== 取り組む課題 ==
(a) 本文の「その後ケビンに次々にジェイド」から「り立ちゆっくり近づいてきた。」までを、「ビースト」を「怪物」に置き換えて書き直してもらえますか？
(b) 本文で「〜の人格」として名前が挙がっているのは誰ですか？すべて挙げてください。

== 対象の本文 ==
鍵束を持って廊下へ出たケイシーは、クレアとマルシアを探したが、マルシアは血まみれですでに息絶えていた。続いてケイシーはクレアを見つけたが、ビーストに下半身が引きずられているところだった。

さらに、ケイシーは1人で脱出しようと入った部屋で、フレッチャー医師の死体も見つける。そこに「彼の名前を呼んで ケビン・ウェンデル・フラム」というメモを見つけたケイシーは、追ってきたビーストに対して必死でその名を呼んだ。するとビーストは静かに部屋の隅に移動した。ケビンは幼いころ、母親に叱られる時にフルネームで呼ばれていたのだった。

ケビンとなった男には記憶がなく、ケイシーに「君は誰だ? 僕は何をした? 君を傷つけたのか?」と聞いた。そして死んでいるフレッチャー医師を見て、「誰がやった?」と聞いた。男の本来の人格を知ったケイシーに、ケビンは「戸棚の下に銃がある。弾は制服用ロッカーの中」と教えた。

その後ケビンに次々にジェイドの人格が出て来てたり、オーウェルの人格が出てきたり、と自我が崩壊していった。バリーやヘドウィグの人格が出たあとで、パトリシアの人格がケビンの人格を眠らせる。

パトリシアの人格は、ビーストの存在を維持するためには、より大勢の若者を用意せねばならないと言い、再びビーストへ変身した。

ケイシーは棚から銃を取り奥へ進み、ケビンのロッカーを見つけ、弾も手に入れる。

ビーストに追いつかれ、ケイシーは左足のふくらはぎを噛まれるが、逃げながら銃に弾をこめた。ケイシーは必死に出口を探し廊下を歩き回ったが、天井からぶらさがっていたビーストがケイシーの前に降り立ちゆっくり近づいてきた。

== 資料 ==
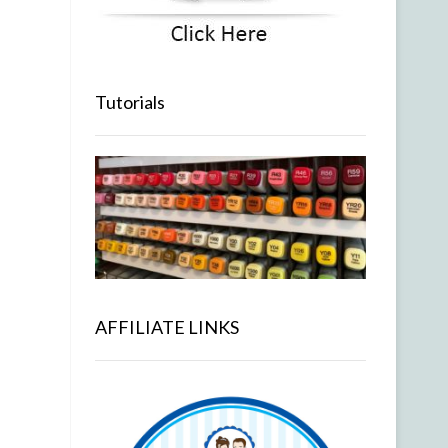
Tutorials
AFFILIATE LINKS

---

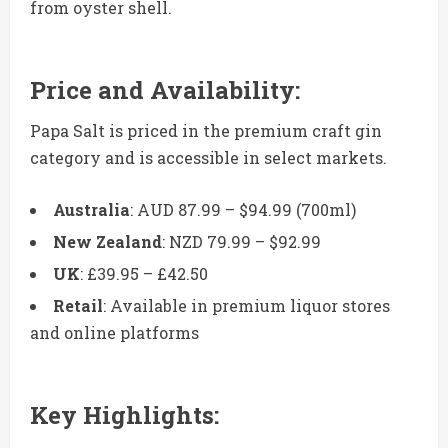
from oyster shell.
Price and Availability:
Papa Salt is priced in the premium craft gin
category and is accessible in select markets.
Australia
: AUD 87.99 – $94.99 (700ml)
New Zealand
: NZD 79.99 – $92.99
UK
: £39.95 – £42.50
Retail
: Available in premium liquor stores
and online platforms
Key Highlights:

== 課題の解答 ==
(a)
その後ケビンに次々にジェイドの人格が出て来てたり、オーウェルの人格が出てきたり、と自我が崩壊していった。バリーやヘドウィグの人格が出たあとで、パトリシアの人格がケビンの人格を眠らせる。

パトリシアの人格は、怪物の存在を維持するためには、より大勢の若者を用意せねばならないと言い、再び怪物へ変身した。

ケイシーは棚から銃を取り奥へ進み、ケビンのロッカーを見つけ、弾も手に入れる。

怪物に追いつかれ、ケイシーは左足のふくらはぎを噛まれるが、逃げながら銃に弾をこめた。ケイシーは必死に出口を探し廊下を歩き回ったが、天井からぶらさがっていた怪物がケイシーの前に降り立ちゆっくり近づいてきた。

(b) ジェイド、オーウェル、バリー、ヘドウィグ、パトリシア、ケビン